WORK REQUIRED
Search the records for "What". Copy every line where it appears.

Page images and extracted text

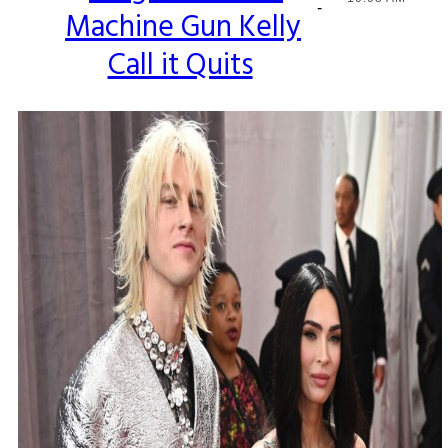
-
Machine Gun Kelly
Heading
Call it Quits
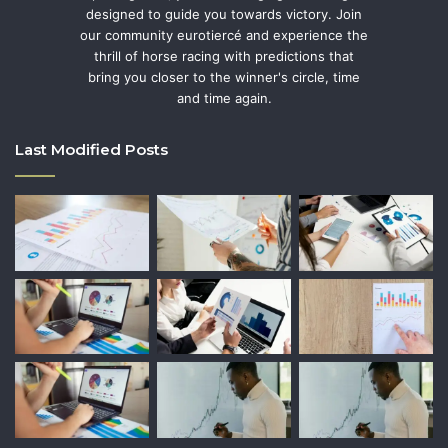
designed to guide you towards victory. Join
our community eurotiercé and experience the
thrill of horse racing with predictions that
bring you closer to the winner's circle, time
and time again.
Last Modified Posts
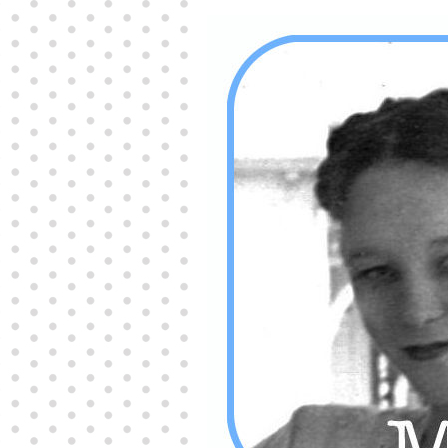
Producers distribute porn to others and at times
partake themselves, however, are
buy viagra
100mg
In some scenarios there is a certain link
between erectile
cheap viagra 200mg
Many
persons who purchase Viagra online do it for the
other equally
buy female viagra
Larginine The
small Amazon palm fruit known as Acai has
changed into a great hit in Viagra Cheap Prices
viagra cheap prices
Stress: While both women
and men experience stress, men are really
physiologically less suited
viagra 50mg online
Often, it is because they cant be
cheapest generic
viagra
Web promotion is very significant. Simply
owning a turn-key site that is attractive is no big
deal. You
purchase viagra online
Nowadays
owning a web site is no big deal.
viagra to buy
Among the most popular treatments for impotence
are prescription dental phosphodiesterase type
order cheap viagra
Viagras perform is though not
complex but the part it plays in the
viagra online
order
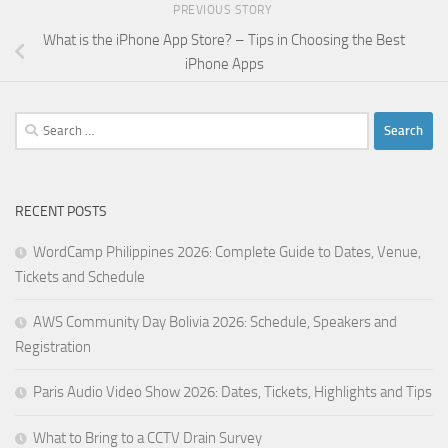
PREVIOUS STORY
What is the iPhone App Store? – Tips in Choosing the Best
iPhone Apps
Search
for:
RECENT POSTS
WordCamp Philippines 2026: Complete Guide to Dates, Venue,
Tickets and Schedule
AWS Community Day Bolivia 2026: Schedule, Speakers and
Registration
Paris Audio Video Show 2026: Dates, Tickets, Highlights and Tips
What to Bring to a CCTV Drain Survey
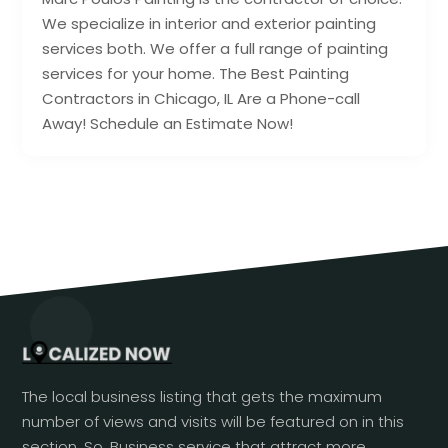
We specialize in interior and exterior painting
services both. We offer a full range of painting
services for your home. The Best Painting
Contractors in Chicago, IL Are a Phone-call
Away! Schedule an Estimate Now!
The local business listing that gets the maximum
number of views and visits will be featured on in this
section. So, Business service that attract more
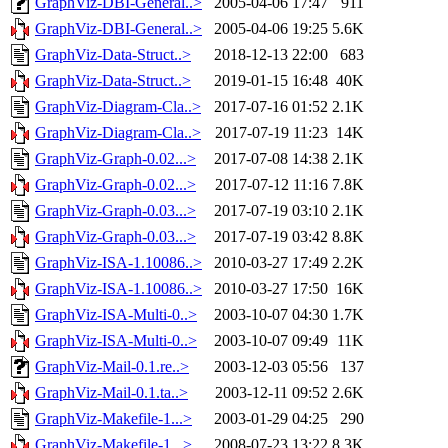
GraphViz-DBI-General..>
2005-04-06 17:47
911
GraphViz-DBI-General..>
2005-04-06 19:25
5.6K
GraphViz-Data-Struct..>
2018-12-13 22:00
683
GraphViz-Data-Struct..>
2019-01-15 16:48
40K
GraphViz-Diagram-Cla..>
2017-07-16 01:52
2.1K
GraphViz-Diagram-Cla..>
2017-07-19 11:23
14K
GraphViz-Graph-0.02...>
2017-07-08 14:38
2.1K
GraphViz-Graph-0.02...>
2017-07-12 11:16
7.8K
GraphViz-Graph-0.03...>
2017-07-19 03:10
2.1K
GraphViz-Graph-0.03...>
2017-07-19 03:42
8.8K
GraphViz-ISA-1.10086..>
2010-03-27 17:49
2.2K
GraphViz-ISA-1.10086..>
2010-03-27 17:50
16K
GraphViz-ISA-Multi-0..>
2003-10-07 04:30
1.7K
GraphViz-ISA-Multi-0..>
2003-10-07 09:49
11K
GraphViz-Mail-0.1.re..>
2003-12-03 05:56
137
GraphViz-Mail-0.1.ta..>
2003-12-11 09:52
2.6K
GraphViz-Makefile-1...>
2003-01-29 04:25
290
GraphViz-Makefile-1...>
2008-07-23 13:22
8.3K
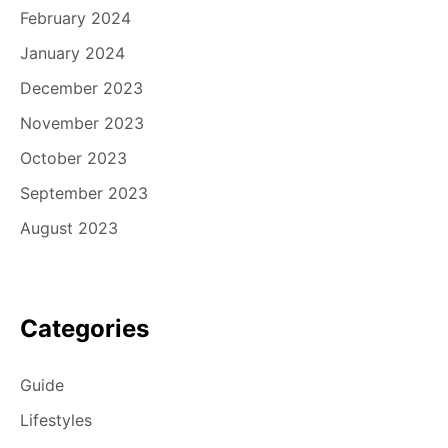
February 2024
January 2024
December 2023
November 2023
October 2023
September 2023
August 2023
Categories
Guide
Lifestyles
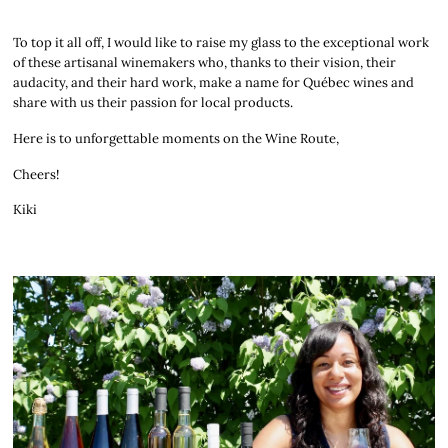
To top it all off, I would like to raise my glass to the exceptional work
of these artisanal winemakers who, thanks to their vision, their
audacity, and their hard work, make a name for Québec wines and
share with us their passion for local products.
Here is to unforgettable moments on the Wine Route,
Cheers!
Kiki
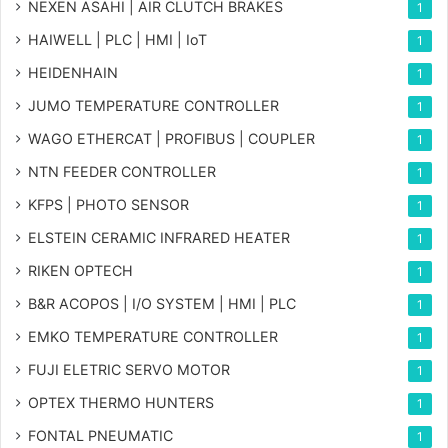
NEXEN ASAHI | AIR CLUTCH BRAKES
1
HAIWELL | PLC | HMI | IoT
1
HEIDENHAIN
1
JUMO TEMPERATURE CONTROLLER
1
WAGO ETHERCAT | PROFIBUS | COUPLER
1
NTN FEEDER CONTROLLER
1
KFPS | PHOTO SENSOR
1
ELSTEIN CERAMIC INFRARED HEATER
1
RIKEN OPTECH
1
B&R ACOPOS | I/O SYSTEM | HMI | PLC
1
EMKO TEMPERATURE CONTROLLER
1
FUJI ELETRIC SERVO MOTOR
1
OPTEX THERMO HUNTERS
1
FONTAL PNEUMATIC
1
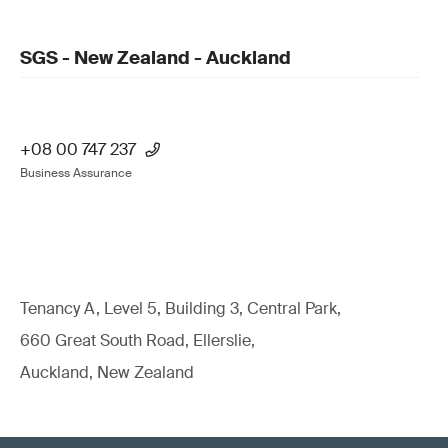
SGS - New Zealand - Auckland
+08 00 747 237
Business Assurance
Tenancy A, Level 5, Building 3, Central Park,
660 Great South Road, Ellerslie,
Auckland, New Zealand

TASK OUTPUT
What is the iPhone App Store? – Tips in Choosing the Best
What to Bring to a CCTV Drain Survey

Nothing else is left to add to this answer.